Please don’t go to trickle down…
Richard, back to the future, recognising the commons:
https://www.theguardian.com/commentisfree/2017/nov/08/uk-fairer-share-wealth-ancient-charter-of-forest-common-ownership?CMP=share_btn_fb
I think it takes two to tango Richard. Yes, his accountants and lawyers are to blame, but so is he. Most sportsmen/women and celebrities are aware of tax havens. To say that Lewis Hamilton would have been oblivious to this and the possibilities for reducing or eliminating his tax bill seems incredible to me. Yes he might be focused on the mechanics, but I’m sure he’s not unaware of the piles of money coming into his bank accounts either. I think in this debate that it’s important to go after the tax advisors, lawyers and accountants, but let’s not forget the clients who sought them out.
Let’s put the blame where it really belongs: on governments that choose to tax the wrong thing — private productive contribution — rather than the right one: the publicly created value that, rich, greedy, privileged parasites are legally entitled to take from society without making any commensurate contribution in return. John Burns is right that the most important and lucrative privilege, especially in a densely populated country like the UK, is landed privilege, because land titles enable their owners to take for themselves the full value of public spending on desirable services and infrastructure (if you don’t already know this, Google “Henry George Theorem” and start reading). The landowner effectively gets to pocket everyone else’s taxes. It’s true that bankster privilege and intellectual property monopoly privileges are important, and maybe bankster privilege should be revoked first.
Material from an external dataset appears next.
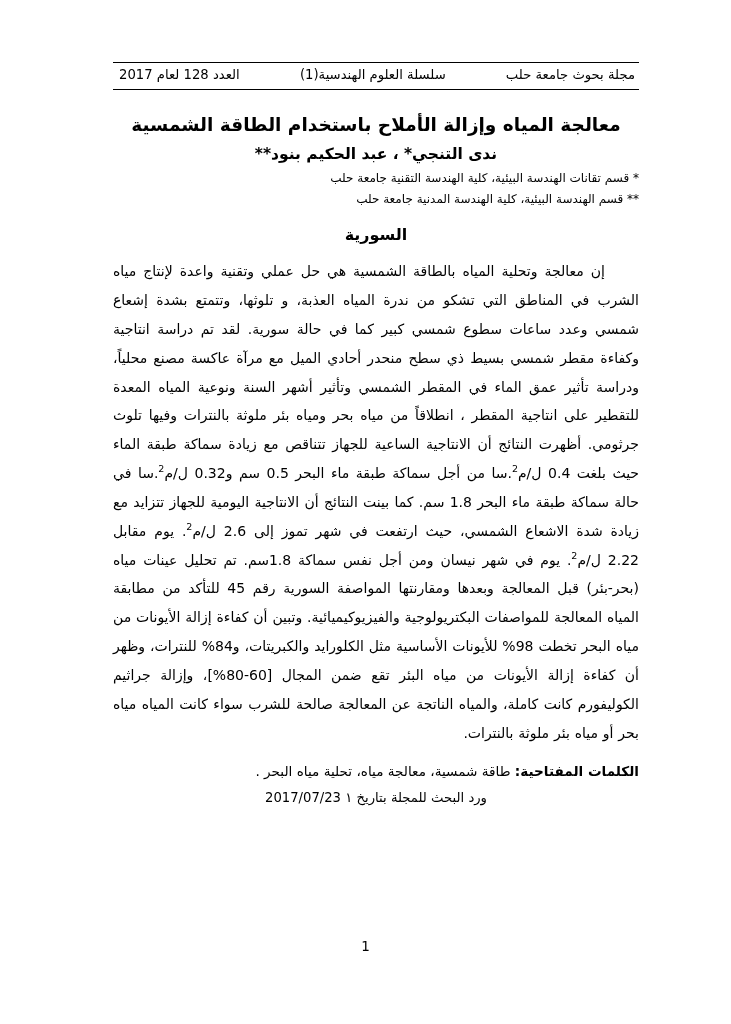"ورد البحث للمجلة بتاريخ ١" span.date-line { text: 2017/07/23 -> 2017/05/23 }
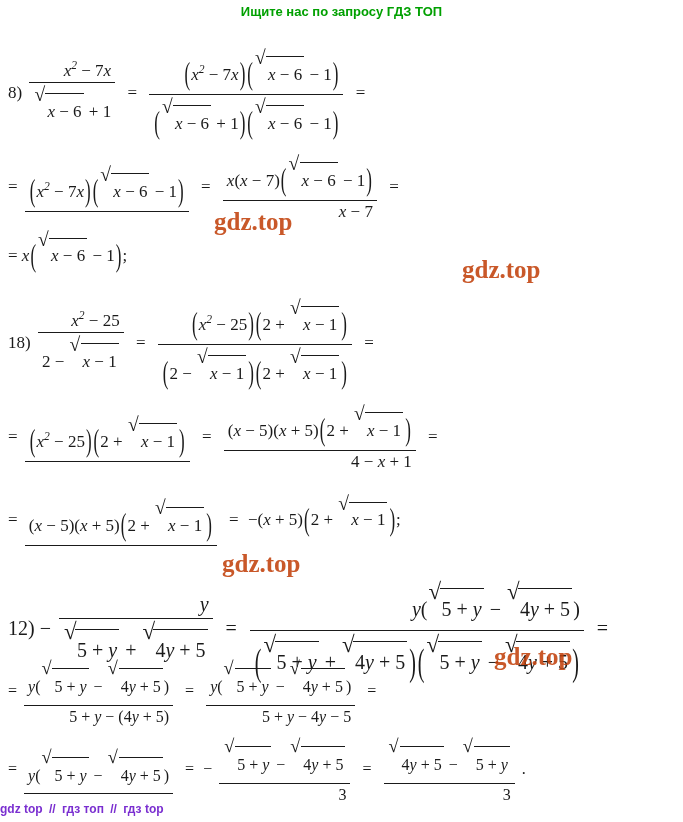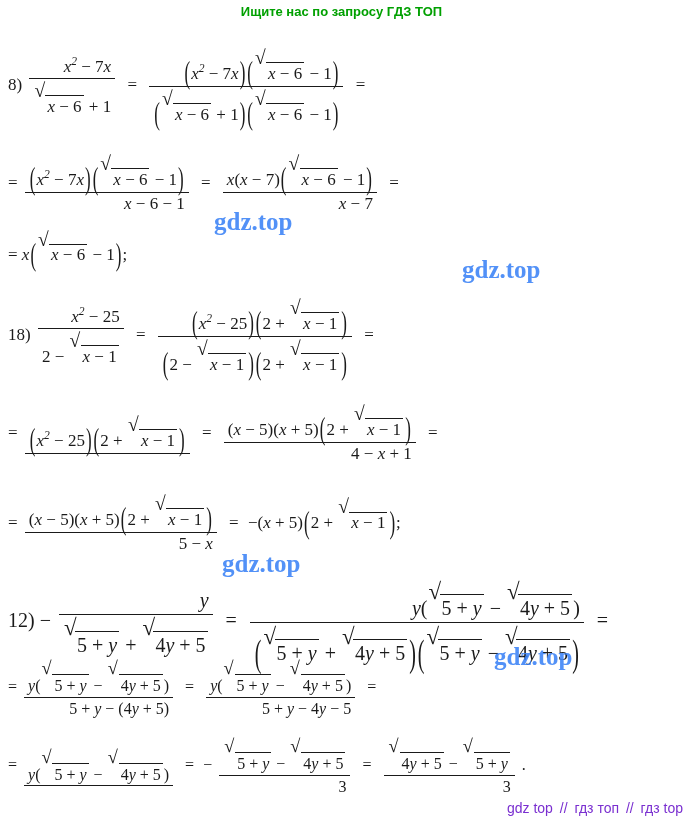"x − 6" .sqrt > .rc { margin-top: 16px -> 10px; padding: 0 2px -> 7px 2px }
But blaming producers for trying to avoid being robbed of their rightful wages by a government that then turns around and shovels the money into landowners’ pockets in return for nothing only reinforces the false, immoral, and destructive notion that wages, rather than the rents of privilege, are an appropriate object of taxation in the first place.
Good post Roy Langston. It got to the root cause of it all in that:
1. We penalise the productive with income, sales and other stealth taxes.
2. We allow economic parasites to walk off with wealth that others have created – appropriating “economic rent” (legalised stealing).